Glue Traps: Exhaustion and Stress
Glue traps don’t kill directly. A mouse caught on a glue board dies from a combination of exhaustion, dehydration, starvation, and stress over a period of hours to days. Trapped mice struggle until they can’t anymore, sometimes tearing skin or breaking bones in the process. Some suffocate if their nose or mouth contacts the adhesive. Because death is neither quick nor predictable, glue traps are widely considered the least humane method of mouse control.
Starvation, Dehydration, and Cold
Mice have extremely high metabolisms relative to their body size, which makes them vulnerable to even short gaps in food and water. Research guidelines treat even four consecutive hours without water as a significant restriction for mice. They tolerate limited water access somewhat better than food deprivation over 12 to 24 hours, but beyond that, survival drops quickly. A mouse trapped inside a wall, stuck in a container, or cut off from food sources can die within a few days.
Cold is another environmental killer.
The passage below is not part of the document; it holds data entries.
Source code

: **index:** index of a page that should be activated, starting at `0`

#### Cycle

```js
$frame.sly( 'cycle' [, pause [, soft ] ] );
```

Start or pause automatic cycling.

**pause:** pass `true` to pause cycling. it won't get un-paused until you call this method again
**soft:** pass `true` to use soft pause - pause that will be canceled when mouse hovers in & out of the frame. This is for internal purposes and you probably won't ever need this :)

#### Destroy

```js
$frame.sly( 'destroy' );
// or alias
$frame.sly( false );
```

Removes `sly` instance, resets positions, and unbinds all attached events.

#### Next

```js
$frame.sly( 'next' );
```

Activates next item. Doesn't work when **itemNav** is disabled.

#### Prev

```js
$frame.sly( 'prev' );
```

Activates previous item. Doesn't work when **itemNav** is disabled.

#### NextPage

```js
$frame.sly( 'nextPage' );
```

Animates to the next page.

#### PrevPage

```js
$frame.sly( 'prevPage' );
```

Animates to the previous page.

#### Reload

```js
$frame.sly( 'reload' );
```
Mice can tolerate a surprisingly wide range of body temperatures, surviving with core temperatures as low as 10°C (50°F) and as high as 43°C (about 109°F). Below or above those thresholds, organ systems fail. Small body size means mice lose heat rapidly, so a sudden cold snap or exposure to freezing conditions without shelter can be fatal, especially for young or malnourished animals.
Disease and Infection
Despite their role as carriers of various pathogens, disease is a surprisingly uncommon cause of death for individual wild mice. The radio-collar study mentioned earlier found only a single death clearly caused by illness out of the entire tracked population. That said, infection does appear to shorten lifespans indirectly. Mice carrying antibodies for the bacterium that causes Lyme disease in humans had significantly higher mortality rates than uninfected mice, likely because the infection weakened them enough to make predation more likely.
Mice can carry hantavirus, which they transmit to humans through droppings and urine. Interestingly, the virus often doesn’t kill the mice themselves. In humans, certain strains of hantavirus are fatal in 5 to 15% of cases, while milder strains kill less than 1%. The mice serve more as reservoirs than as victims of the diseases they spread.
Old Age: Rare but Possible
Very few wild mice live long enough to die of old age. Predation, starvation, and environmental exposure almost always get them first. But when mice do reach the end of their natural lifespan, the process looks a lot like aging in other mammals. They lose fur, develop anemia, lose bone density, and undergo metabolic changes that gradually shut down organ function. Lab mice, protected from predators and provided steady food, commonly develop tumors and kidney disease as they approach two to three years old. Cancer is one of the most frequent causes of death in aging laboratory mice.
Euthanasia in Lab Settings
In research facilities, mice are most commonly euthanized using carbon dioxide. The process involves placing the mouse in a chamber and gradually filling it with CO2 at a controlled rate, displacing 30 to 70% of the chamber’s air volume per minute. The mouse typically loses consciousness within two to three minutes as the gas displaces oxygen. Death is confirmed by checking for the absence of breathing and a visible fading of eye color. This method is considered humane when performed correctly because the mouse loses awareness before the body shuts down.
Cervical dislocation, a quick manual separation of the skull from the spine, is another approved method for small mice. It causes instantaneous loss of consciousness when performed by trained personnel and is sometimes used when chemical methods aren’t appropriate.